Posts Tagged ‘Fanny’

A ‘Place’ Holder

Wednesday, February 24th, 2016

What with appointments (at the local garage for the Nissan on Monday and at the doctor for my mom Tuesday), the week has gotten off to a disruptive start. As I noted not long ago, when my routine is altered, I feel off-kilter and out of sorts.

And here I am on Wednesday, doing the laundry that should have been done Monday. And my routine of showing up here mid-week with something more than a nod and a wink is thrown askew as well. So I’ll rest my hopes on tomorrow (as we all tend to do as we make our ways through our lives).

For now, though, a placeholder is necessary. So I told the RealPlayer to sort out tracks with the word “place.” It gave me 352 of them. Many of them are from albums with titles that have the word “place” in them, but there are enough tracks with “place” in their own titles for us to have a good choice.

And I settled for this Wednesday morning on a B-side to which I’d never paid much attention: “Place In The Country” by Fanny. It was on the flip of the band’s “Charity Ball” single, which went to No. 40 in 1971. It’s piano-driven and maybe doesn’t rock quite as much as the A-side (except for the guitar solo), but it’s still a nice slice of listening for a Wednesday morning.

See you tomorrow, unless things remain off-kilter.

‘They Won’t Tell Your Secrets . . .’

Friday, January 15th, 2016

Things start with a familiarly slinky piano riff joined by a girl group singing softly in the background. Then, enter Mitch Ryder.

“Sally,” he says, “you know I’m your best friend, right? And four years ago, I told you not to go downtown, ’cause you’re gonna get hurt. Didn’t I tell you you were gonna cry? Mm-hmm. So you kept hangin’ around with him.”

Then, sounding utterly fed up, Ryder hollers, “Here it is, almost 1968, and you still ain’t straight!”

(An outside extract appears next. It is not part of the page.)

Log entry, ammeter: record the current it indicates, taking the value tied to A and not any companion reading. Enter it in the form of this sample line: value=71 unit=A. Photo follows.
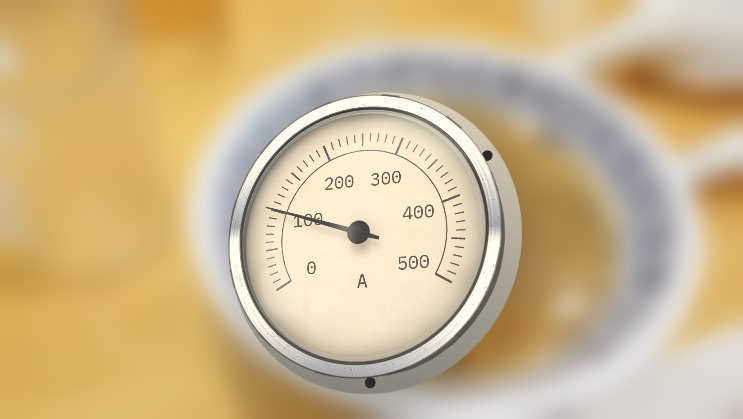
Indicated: value=100 unit=A
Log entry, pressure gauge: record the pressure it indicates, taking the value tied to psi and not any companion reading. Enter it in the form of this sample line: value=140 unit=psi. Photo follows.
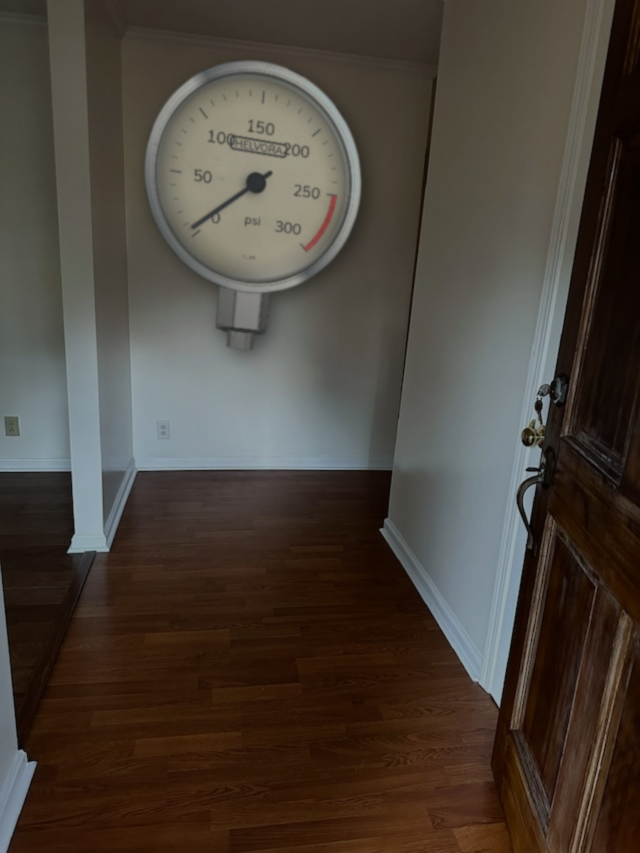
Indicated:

And Ryder rolls into his own version of “Sally, Go ’Round The Roses,” one that works in the chorus to “Mustang Sally” along the way:

Ryder’s cover of the Jaynetts’ 1963 hit is on his 1967 album What Now My Love, and it’s just one of numerous covers of “Sally” in the more than fifty years since the Jaynetts’ hit went to No. 2 in the Billboard Hot 100. Twenty-seven of those covers – including two in French – are listed at Second Hand Songs. There are certainly more covers of the song out there, but as usual, that’s a good starting place.

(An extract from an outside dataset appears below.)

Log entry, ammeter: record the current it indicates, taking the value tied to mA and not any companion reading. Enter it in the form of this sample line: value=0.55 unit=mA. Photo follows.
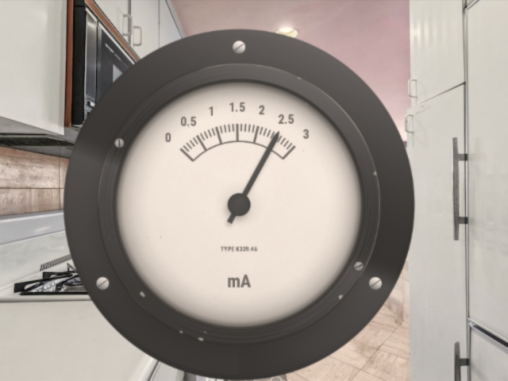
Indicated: value=2.5 unit=mA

That list of twenty-five covers in English range in time from a 1965 version by Ike Turner’s Ikettes that doesn’t roam very far from the Jaynetts’ original to a 2012 version from the album Moving In Blue by Danny Kalb & Friends – Kalb was a member of Blues Project in the 1960s – that’s instrumentally exotic but vocally drab.

There have been plenty of others along the way. One that I’ve heard touted as worth hearing is a live performance from 1966 by the San Francisco group Great Society with Grace Slick. I found it uninteresting, as I did a 1974 version by the all-woman group Fanny (on the album Rock & Roll Survivors). Yvonne Elliman traded in the Jaynetts’ slinky piano for some weird late Seventies electronica when she covered the song on her 1978 album Night Flight, and that didn’t grab me too hard, either. More interesting was the funky 1971 version by Donna Gaines (later Donna Summer) released on a British single.

At a rough estimate, covers of “Sally” by female performers outnumber those by male singers by about a three-to-one ratio. Joining Ryder with one of the relatively few male covers of the tune was Tim Buckley, whose 1973 cover from his Sefronia album has an interesting folk vibe (though he wanders away from the lyrics and the melody for an odd bit in the middle).

Another folkish version of the tune comes from the British band Pentangle, who included the song on its 1969 album Basket of Light. The group’s version is one of my favorite covers, as is the version by the far more obscure group Queen Anne’s Lace, which put a cover of “Sally” on the group’s only album, a self-titled 1969 release.

But the honors for strangest version of “Sally, Go ’Round The Roses” that I came across go to singer Alannah Myles, who found an utterly weird – but compelling – Scottish vibe for the song on her 1995 album, A-Lan-Nah.